I used 1/2" sandply from big orange ripped in 3" wide strips. Cheep and holds heavy stuff out in the garage just fine. For the wood shop i used 1/2" baltic birtch just so it wood (would) look better.


----------



## JayT (May 6, 2012)

My cleats and tool holders are whatever scrap was available. Some is ply, some pine and some hardwood. There hasn't been any issue with a 45 degree on the softwood.


----------



## hotbyte (Apr 3, 2010)

I've been using 45 and leaving a slight flat on the point. Or, sanding/planing a slight flat if I rip a wider board at 45 to get two pieces. The cleat going onto back of smaller tool holders can be narrower (not thinner) than the cleat on the wall.


----------



## LoyalAppleGeek (Dec 14, 2015)

Thank you for answering so many questions everyone, I really appreciate it! Alright, 45 it is then. It does seem like that would work better, as more force would be needed in order to make it slip forward. I'll likely be ripping 2×8 pine for the whole thing.

The next item on the list is the tool holders. I'd love to see photos of how people here make theirs, to get good inspiration. I want to keep the shop looking as nice as possible, and rather than just building something plain that works, I like a little creative flare. Photos really help me with that.

And to those of you who have already posted photos, I greatly appreciate it! I'm a very visual person.


----------



## JayT (May 6, 2012)

> The next item on the list is the tool holders. I d love to see photos of how people here make theirs, to get good inspiration. I want to keep the shop looking as nice as possible, and rather than just building something plain that works, I like a little creative flare. Photos really help me with that.
> 
> - LoyalAppleGeek


You don't want to see mine, then. For real inspiration, check out Big Red's French Cleat system. Click the pic to take you to his project post.


----------



## LoyalAppleGeek (Dec 14, 2015)

Perfect! This is great inspiration, thank you! I have the image you posted saved from Google, but couldn't find the article. Aside from the oak and walnut costing as much as a Porche here, this is a great reference. Don't worry if yours aren't pretty as his, I can fancy up any other ideas  Right away the tool holders were helpful.


----------



## daddywoofdawg (Feb 1, 2014)

I have peg board and am converting to french cleat.It's cheap to make you can move tools around,and the holders don't come off.If you go the pegboard route,use small zip ties though the hole and out the next hole and tie around the "brace"of the holder.It keeps the holder locked in to the board.


----------



## pete724 (Mar 9, 2016)

French cleat, slat wall, or just individual tool holders screwed to a wood wall.

Anything BUT pegboard IMHO!

Over time the pegs loosen in the peg holes, and then when you grab a tool, the metal peg goes flying around the shop.

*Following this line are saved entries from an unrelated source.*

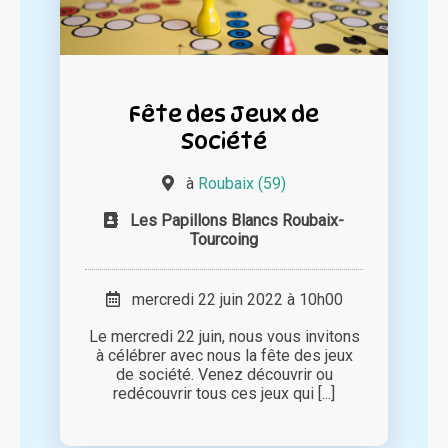
Fête des Jeux de
Société
à
Roubaix (59)
Les Papillons Blancs Roubaix-
Tourcoing
mercredi 22 juin 2022 à 10h00
Le mercredi 22 juin, nous vous invitons
à célébrer avec nous la fête des jeux
de société. Venez découvrir ou
redécouvrir tous ces jeux qui [...]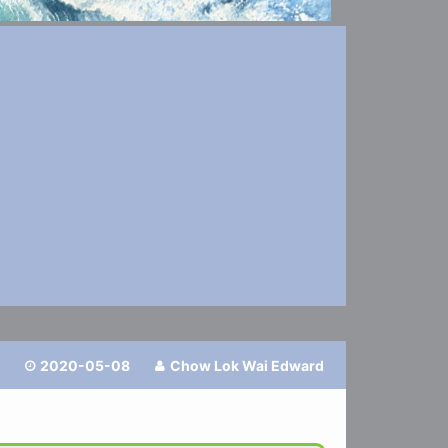
2020-05-08
Chow Lok Wai Edward

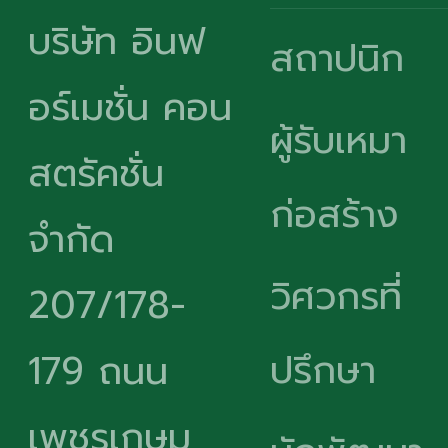
บริษัท อินฟ
สถาปนิก
อร์เมชั่น คอน
ผู้รับเหมา
สตรัคชั่น
ก่อสร้าง
จำกัด
วิศวกรที่
207/178-
ปรึกษา
179 ถนน
เพชรเกษม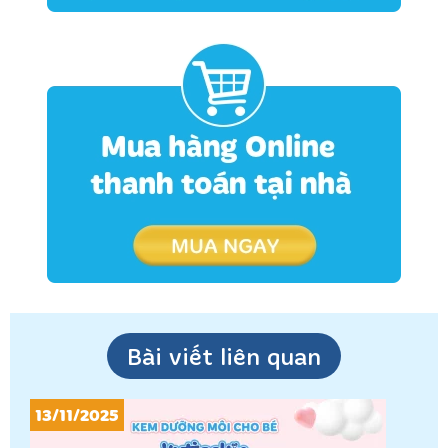
Bài viết liên quan
13/11/2025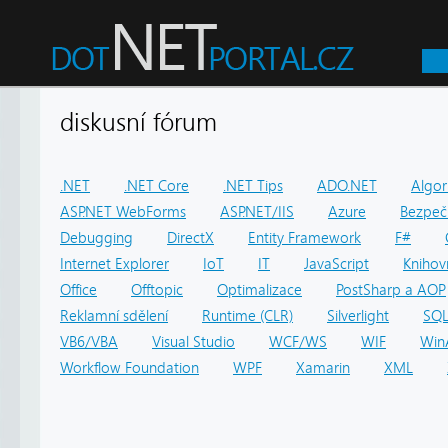
diskusní fórum
.NET
.NET Core
.NET Tips
ADO.NET
Algor
ASP.NET WebForms
ASP.NET/IIS
Azure
Bezpeč
Debugging
DirectX
Entity Framework
F#
Internet Explorer
IoT
IT
JavaScript
Knihov
Office
Offtopic
Optimalizace
PostSharp a AOP
Reklamní sdělení
Runtime (CLR)
Silverlight
SQ
VB6/VBA
Visual Studio
WCF/WS
WIF
Win
Workflow Foundation
WPF
Xamarin
XML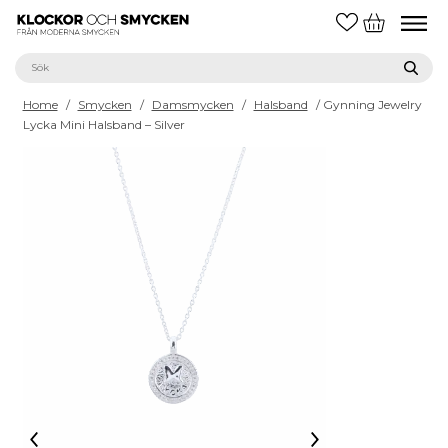
Home
/
Smycken
/
Damsmycken
/
Halsband
/ Gynning Jewelry
Lycka Mini Halsband – Silver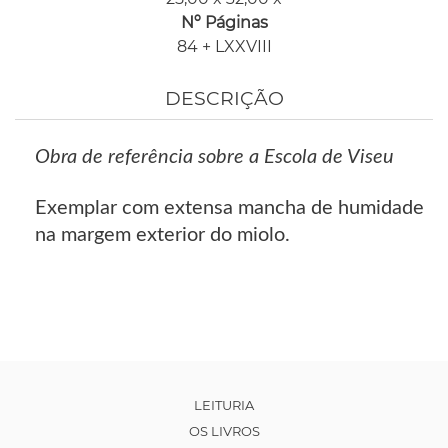
Nº Páginas
84 + LXXVIII
DESCRIÇÃO
Obra de referência sobre a Escola de Viseu
Exemplar com extensa mancha de humidade
na margem exterior do miolo.
LEITURIA
OS LIVROS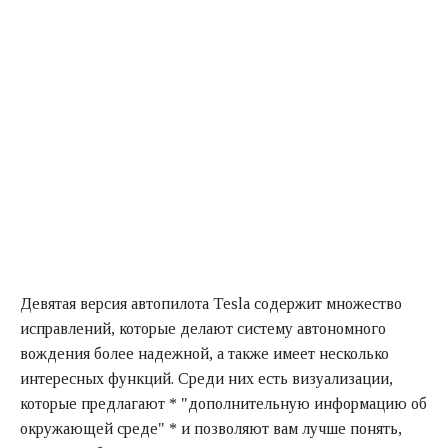
Девятая версия автопилота Tesla содержит множество
исправлений, которые делают систему автономного
вождения более надежной, а также имеет несколько
интересных функций. Среди них есть визуализации,
которые предлагают * "дополнительную информацию об
окружающей среде" * и позволяют вам лучше понять,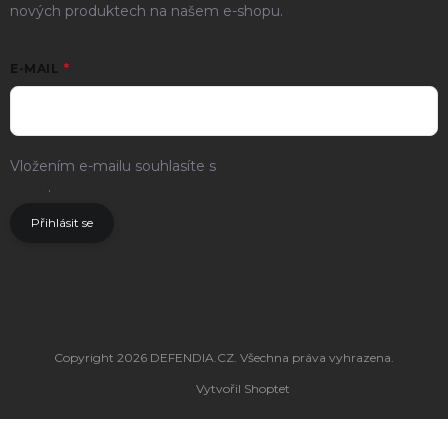
nových produktech na našem e-shopu.
E-MAIL
Vložením e-mailu souhlasíte s
podmínkami ochrany osobních
údajů
.
Přihlásit se
Copyright 2026
DEFENDIA.CZ
. Všechna práva vyhrazena.
Vytvořil Shoptet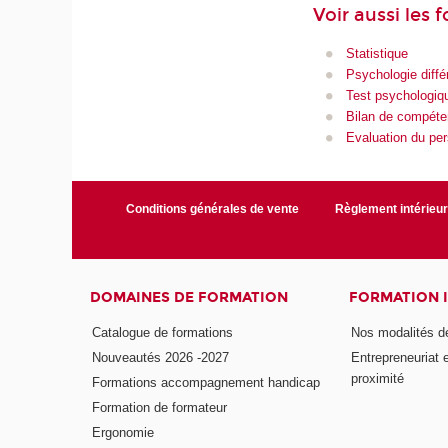
Voir aussi les 
Statistique
Psychologie différ
Test psychologiq
Bilan de compét
Evaluation du pe
Conditions générales de vente
Règlement intérieu
DOMAINES DE FORMATION
FORMATION 
Catalogue de formations
Nos modalités d
Nouveautés 2026 -2027
Entrepreneuriat 
proximité
Formations accompagnement handicap
Formation de formateur
Ergonomie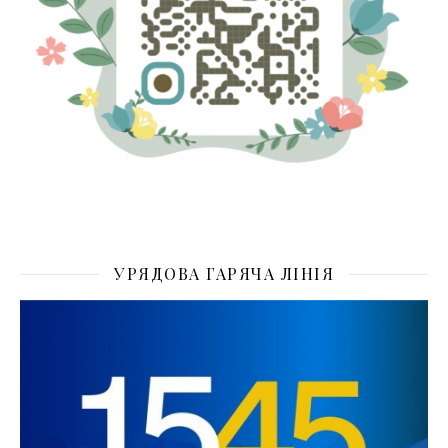
УРЯДОВА ГАРЯЧА ЛІНІЯ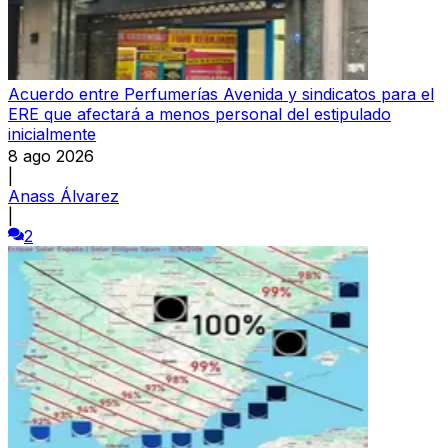
Acuerdo entre Perfumerías Avenida y sindicatos para el
ERE que afectará a menos personal del estipulado
inicialmente
8 ago 2026
|
Anass Álvarez
|
2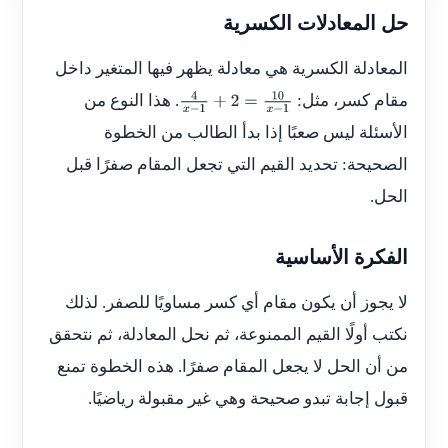
حل المعادلات الكسرية
المعادلة الكسرية هي معادلة يظهر فيها المتغير داخل
مقام كسر، مثل:
. هذا النوع من
4
x
−
1
+
2
=
10
x
−
1
الأسئلة ليس صعبًا إذا بدأ الطالب من الخطوة
الصحيحة: تحديد القيم التي تجعل المقام صفرًا قبل
الحل.
الفكرة الأساسية
لا يجوز أن يكون مقام أي كسر مساويًا للصفر. لذلك
نكتب أولًا القيم الممنوعة، ثم نحل المعادلة، ثم نتحقق
من أن الحل لا يجعل المقام صفرًا. هذه الخطوة تمنع
قبول إجابة تبدو صحيحة وهي غير مقبولة رياضيًا.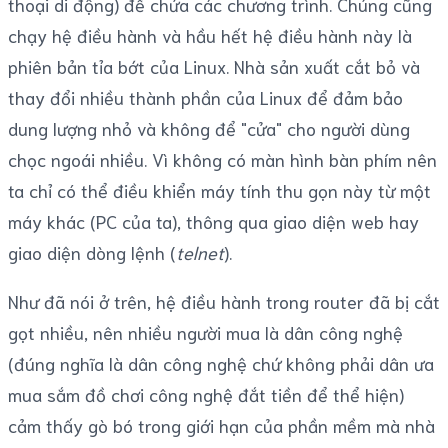
thoại di động) để chứa các chương trình. Chúng cũng
chạy hệ điều hành và hầu hết hệ điều hành này là
phiên bản tỉa bớt của Linux. Nhà sản xuất cắt bỏ và
thay đổi nhiều thành phần của Linux để đảm bảo
dung lượng nhỏ và không để "cửa" cho người dùng
chọc ngoái nhiều. Vì không có màn hình bàn phím nên
ta chỉ có thể điều khiển máy tính thu gọn này từ một
máy khác (PC của ta), thông qua giao diện web hay
giao diện dòng lệnh (
telnet
).
Như đã nói ở trên, hệ điều hành trong router đã bị cắt
gọt nhiều, nên nhiều người mua là dân công nghệ
(đúng nghĩa là dân công nghệ chứ không phải dân ưa
mua sắm đồ chơi công nghệ đắt tiền để thể hiện)
cảm thấy gò bó trong giới hạn của phần mềm mà nhà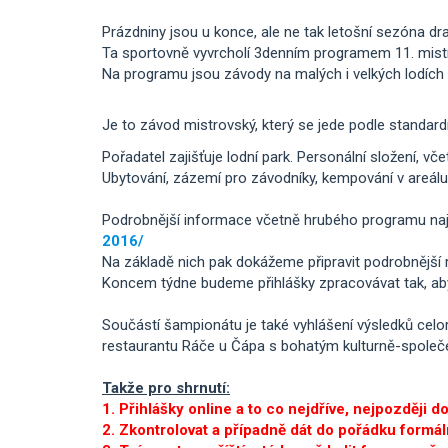
Prázdniny jsou u konce, ale ne tak letošní sezóna dra
Ta sportovně vyvrcholí 3denním programem 11. mistro
Na programu jsou závody na malých i velkých lodích 
Je to závod mistrovský, který se jede podle standard
Pořadatel zajišťuje lodní park. Personální složení, vče
Ubytování, zázemí pro závodníky, kempování v areálu s
Podrobnější informace včetně hrubého programu najde
2016/
Na základě nich pak dokážeme připravit podrobnější ro
Koncem týdne budeme přihlášky zpracovávat tak, aby
Součástí šampionátu je také vyhlášení výsledků celor
restaurantu Ráče u Čápa s bohatým kulturně-společ
Takže pro shrnutí:
1. Přihlášky online a to co nejdříve, nejpozději d
2. Zkontrolovat a případně dát do pořádku formální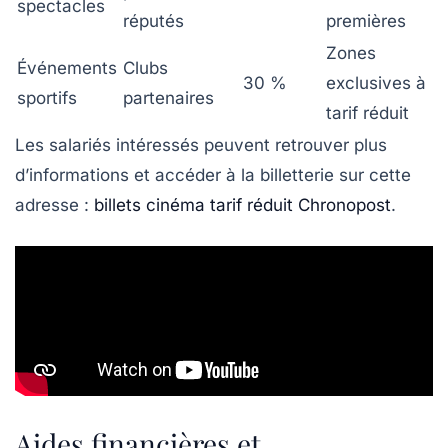
spectacles
réputés
premières
Zones
Événements
Clubs
30 %
exclusives à
sportifs
partenaires
tarif réduit
Les salariés intéressés peuvent retrouver plus
d’informations et accéder à la billetterie sur cette
adresse :
billets cinéma tarif réduit Chronopost
.
Aides financières et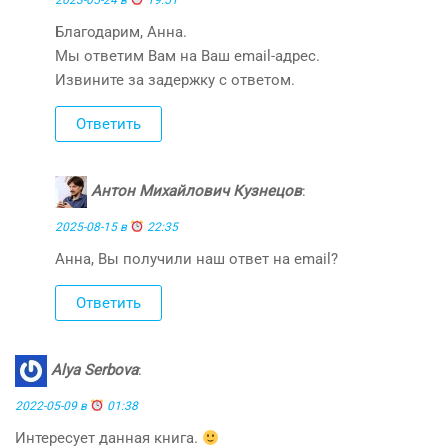
2023-05-24 в
19:51
Благодарим, Анна.
Мы ответим Вам на Ваш email-адрес.
Извините за задержку с ответом.
Ответить
Антон Михайлович Кузнецов
:
2025-08-15 в
22:35
Анна, Вы получили наш ответ на email?
Ответить
Alya Serbova
:
2022-05-09 в
01:38
Интересует данная книга.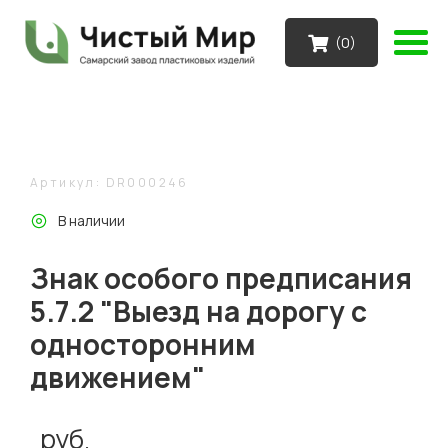
(
0
)
Артикул: DR000246
В наличии
Знак особого предписания
5.7.2 "Выезд на дорогу с
односторонним
движением"
руб.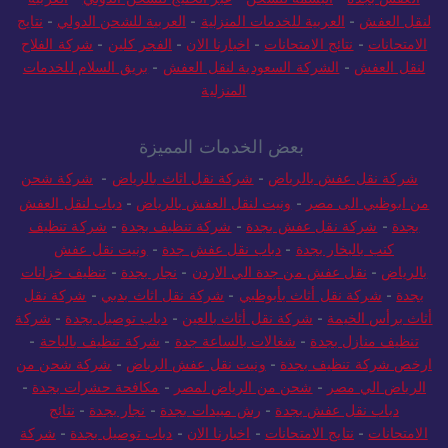
لنقل العفش
-
العربية للخدمات المنزلية
-
العربية للشحن الدولي
-
نتايج
الامتحانات
-
نتائج الامتحانات
-
اخبارنا الان
-
الفجر كلين
-
شركة الفلاح
لنقل العفش
-
الشركة السعودية لنقل العفش
-
بريق السلام للخدمات
المنزلية
بعض الخدمات المميزة
شركة نقل عفش بالرياض
-
شركة نقل اثاث بالرياض
-
شركة شحن
من ابوظبي الى مصر
-
ونيت لنقل العفش بالرياض
-
دباب لنقل العفش
بجدة
-
شركة نقل عفش بجدة
-
شركة تنظيف بجدة
-
شركة تنظيف
كنب بالبخار بجدة
-
دباب نقل عفش جدة
-
ونيت نقل عفش
بالرياض
-
نقل عفش من جدة الي الاردن
-
نجار بجدة
-
تنظيف خزانات
بجدة
-
شركة نقل أثاث بأبوظبي
-
شركة نقل اثاث بدبي
-
شركة نقل
أثاث برأس الخيمة
-
شركة نقل أثاث بالعين
-
دباب توصيل بجدة
-
شركة
تنظيف منازل بجدة
-
شغالات بالساعة جدة
-
شركة تنظيف بالباحة
-
ارخص شركة تنظيف بجدة
-
ونيت نقل عفش الرياض
-
شركة شحن من
الرياض الي مصر
-
شحن من الرياض لمصر
-
مكافحة حشرات بجدة
-
دباب نقل عفش بجدة
-
رش مبيدات بجدة
-
نجار بجدة
-
نتائج
الامتحانات
-
نتايج الامتحانات
-
اخبارنا الان
-
دباب توصيل بجدة
-
شركة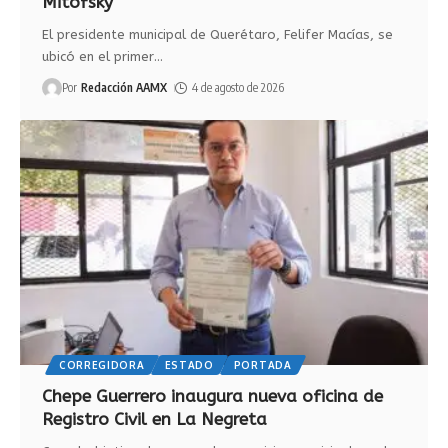
Mitofsky
El presidente municipal de Querétaro, Felifer Macías, se
ubicó en el primer
…
Por
Redacción AAMX
4 de agosto de 2026
CORREGIDORA
ESTADO
PORTADA
Chepe Guerrero inaugura nueva oficina de
Registro Civil en La Negreta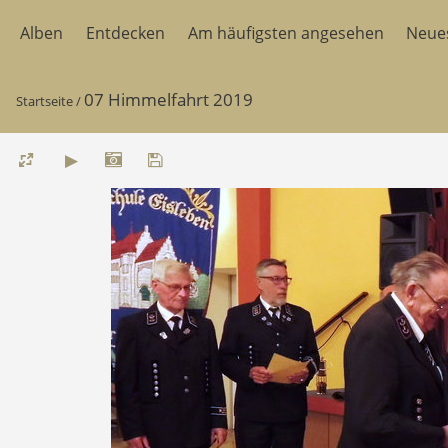
Alben
Entdecken
Am häufigsten angesehen
Neue
07 Himmelfahrt 2019
Startseite
/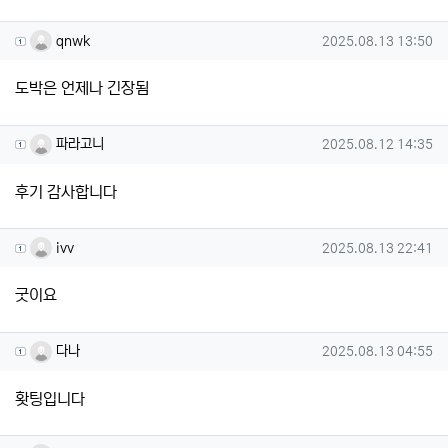
qnwk님의 댓글
작성일
qnwk
2025.08.13 13:50
도박은 언제나 긴장됨
파라고니님의 댓글
작성일
파라고니
2025.08.12 14:35
후기 감사합니다
ivv님의 댓글
작성일
ivv
2025.08.13 22:41
굿이요
다나님의 댓글
작성일
다나
2025.08.13 04:55
홧팅입니다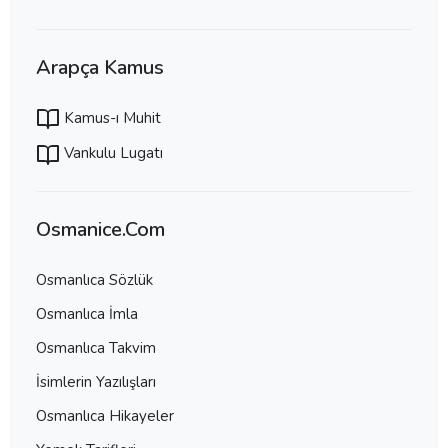
Arapça Kamus
Kamus-ı Muhit
Vankulu Lugatı
Osmanice.Com
Osmanlıca Sözlük
Osmanlıca İmla
Osmanlıca Takvim
İsimlerin Yazılışları
Osmanlıca Hikayeler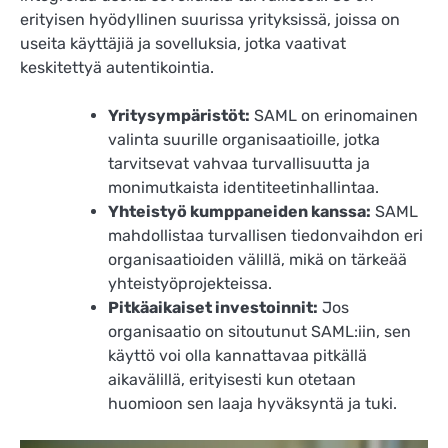
erityisen hyödyllinen suurissa yrityksissä, joissa on
useita käyttäjiä ja sovelluksia, jotka vaativat
keskitettyä autentikointia.
Yritysympäristöt:
SAML on erinomainen
valinta suurille organisaatioille, jotka
tarvitsevat vahvaa turvallisuutta ja
monimutkaista identiteetinhallintaa.
Yhteistyö kumppaneiden kanssa:
SAML
mahdollistaa turvallisen tiedonvaihdon eri
organisaatioiden välillä, mikä on tärkeää
yhteistyöprojekteissa.
Pitkäaikaiset investoinnit:
Jos
organisaatio on sitoutunut SAML:iin, sen
käyttö voi olla kannattavaa pitkällä
aikavälillä, erityisesti kun otetaan
huomioon sen laaja hyväksyntä ja tuki.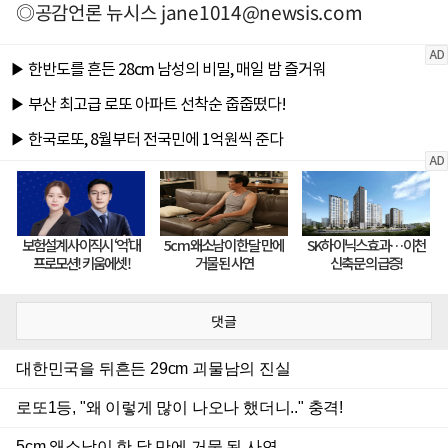
◎공감언론 뉴시스
jane1014@newsis.com
댓글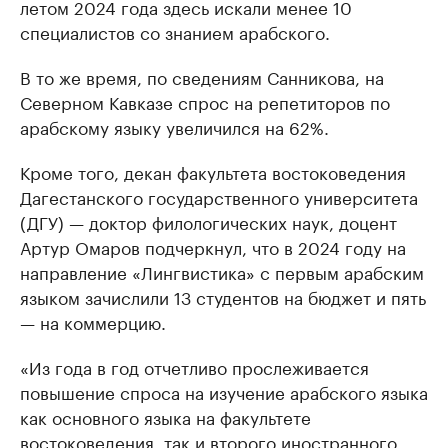
летом 2024 года здесь искали менее 10
специалистов со знанием арабского.
В то же время, по сведениям Санникова, на
Северном Кавказе спрос на репетиторов по
арабскому языку увеличился на 62%.
Кроме того, декан факультета востоковедения
Дагестанского государственного университета
(ДГУ) — доктор филологических наук, доцент
Артур Омаров подчеркнул, что в 2024 году на
направление «Лингвистика» с первым арабским
языком зачислили 13 студентов на бюджет и пять
— на коммерцию.
«Из года в год отчетливо прослеживается
повышение спроса на изучение арабского языка
как основного языка на факультете
востоковедения, так и второго иностранного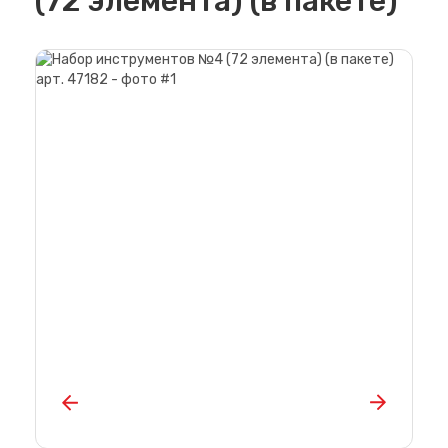
(72 элемента) (в пакете)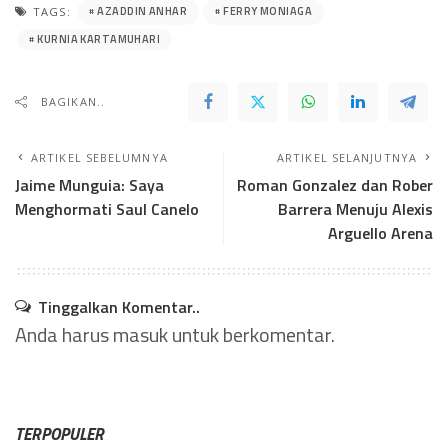
AZADDIN ANHAR
FERRY MONIAGA
TAGS:
KURNIA KARTAMUHARI
BAGIKAN..
ARTIKEL SEBELUMNYA
ARTIKEL SELANJUTNYA
Jaime Munguia: Saya
Roman Gonzalez dan Rober
Menghormati Saul Canelo
Barrera Menuju Alexis
Arguello Arena
Tinggalkan Komentar..
Anda harus
masuk
untuk berkomentar.
TERPOPULER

If you have a lot of tools ,you need a lot of pegs. Tools being different size shape and weights, you need all sorts of different pegs.

The only time I will EVER use pegboard again is maybe a downdraft sanding table, or as a shelf pin jig, or anything that does NOT require pegs.


----------



## LoyalAppleGeek (Dec 14, 2015)

Pete, I thought the same thing. The prices of thick wire bent in a hook is pure insanity, and it definitely doesn't fit me criteria of a cozy, professional looking workspace.


----------



## Rentvent (Jan 28, 2016)

Wallpeg Sells pegboard pegs that don't fall off.


----------